Впрочем, пересказы с каждой минутой становятся все игривей и причудливей, то принимая форму мыльной оперы, то маскируясь под детектив. В конце концов, набрав критическую массу, они прорываются в пылкое любовное признание кинематографу, оду синефилии как одной из самых чистых форм любви. За которой все явственней прочитывается любовное послание самому Ромеру. Рассказчик и режиссер с самого начала признается, что и сам он – непроизвольный персонаж ромеровского кинематографа. Случайный прохожий одной из сцен «Свиданий в Париже», который только спустя 14 лет после премьеры узнал, что оказался на экране. Так романтические траектории, по которым перемещаются персонажи Ромера, начинают пересекаться с траекториями реальными, все путается – вымышленные герои, настоящие люди, их истории (история?). Выход находится в пафосном монологе, на исходе которого – слова, искомые всеми участниками парижской путаницы, но на этот раз произнесенные от лица режиссера самому Ромеру – «Я люблю вас». Произнесенные в воображении, конечно. Так как Мишек никогда не встречался с Ромером, за исключением того мимолетного, но меткого попадания в кадр.
В то же время становится ясно, что перед нами вовсе не прилежный студент на курсе киногеографии Шерера, как могло показаться по первым минутам, но скорее тихий маньяк, одержимо и циклически пересматривающий ромеровские фильмы, разрезающий их на мельчайшие кусочки для тщательной сортировки – «люди входят», «люди выходят», «поднимаются по лестнице», «едут в метро». Мишек – также строгий коллекционер, с оттенком легкого насилия и жестокости над экспонатами.

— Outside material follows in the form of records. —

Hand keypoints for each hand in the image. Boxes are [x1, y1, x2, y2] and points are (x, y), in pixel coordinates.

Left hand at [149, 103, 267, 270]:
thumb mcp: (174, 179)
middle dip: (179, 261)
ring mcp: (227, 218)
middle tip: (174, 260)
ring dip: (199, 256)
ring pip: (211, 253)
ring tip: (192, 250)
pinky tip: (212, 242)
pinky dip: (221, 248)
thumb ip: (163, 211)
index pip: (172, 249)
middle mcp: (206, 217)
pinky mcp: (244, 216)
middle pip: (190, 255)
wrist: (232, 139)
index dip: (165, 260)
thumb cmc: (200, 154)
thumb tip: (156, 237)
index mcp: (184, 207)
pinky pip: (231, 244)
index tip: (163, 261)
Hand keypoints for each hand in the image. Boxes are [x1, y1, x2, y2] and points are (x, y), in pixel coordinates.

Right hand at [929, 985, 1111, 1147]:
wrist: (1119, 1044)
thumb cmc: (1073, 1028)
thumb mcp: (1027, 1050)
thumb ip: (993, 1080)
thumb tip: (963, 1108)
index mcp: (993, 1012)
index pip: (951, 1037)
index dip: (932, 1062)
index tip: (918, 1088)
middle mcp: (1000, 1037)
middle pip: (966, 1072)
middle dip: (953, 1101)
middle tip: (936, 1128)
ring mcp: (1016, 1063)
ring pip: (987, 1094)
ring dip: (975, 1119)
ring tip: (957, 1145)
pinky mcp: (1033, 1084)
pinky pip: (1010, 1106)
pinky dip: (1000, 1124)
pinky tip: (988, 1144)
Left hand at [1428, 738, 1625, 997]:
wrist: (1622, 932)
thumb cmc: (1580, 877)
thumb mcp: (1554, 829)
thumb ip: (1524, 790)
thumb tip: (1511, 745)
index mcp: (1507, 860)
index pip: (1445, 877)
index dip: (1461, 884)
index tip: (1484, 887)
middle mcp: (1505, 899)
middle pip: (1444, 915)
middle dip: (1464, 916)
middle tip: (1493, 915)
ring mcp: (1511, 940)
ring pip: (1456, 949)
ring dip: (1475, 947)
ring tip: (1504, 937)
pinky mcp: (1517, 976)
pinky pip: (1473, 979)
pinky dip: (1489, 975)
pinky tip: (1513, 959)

Впрочем, этот всплеск маниакальности интересен не только тем, что привносит в до того мирное повествование привкус триллера. Когда Мишек с энтузиазмом одержимого демонстрирует нам, как по-разному ромеровские герои поднимаются по лестнице, как иначе звучат шаги каждого из них – в этом вдруг чудится идеальная иллюстрация идеям Мишеля де Серто. Согласно ему, каждый прохожий, обыватель складывает свою жизнь при помощи множества микро-практик, маленьких различий, незаметных актов сопротивления. Оставаясь внутри общих правил (уличного ли движения, выбора развлечений или предпочтений в еде), каждый реализует маленькие нарушения, не разрушающие, но скорее дающие трещинку внутри самих законов.
Аккуратную трещинку выцарапывает и Мишек на своей апологии Ромера, на любовно составленном из его фильмов Парижу-паноптикуму, прозрачной сфере, где видны все линии и перемещения. Нарушая собственные правила, он начинает сам снимать парижские локации Ромера, по ходу дела сознаваясь, что и ранее уже включил в фильм несколько посторонних, неромеровских кадров. В самом конце на могиле режиссера странная встреча все же случается: Ромер становится персонажем фильма Мишека, тогда как сам Мишек уже почти 20 лет – персонаж Ромера.
В этой парадоксальной точке мелькает шальная догадка. Возможно, именно потому «Ромер в Париже» почти избегал говорить о внециклических фильмах французского режиссера, так как сам он и есть один из них?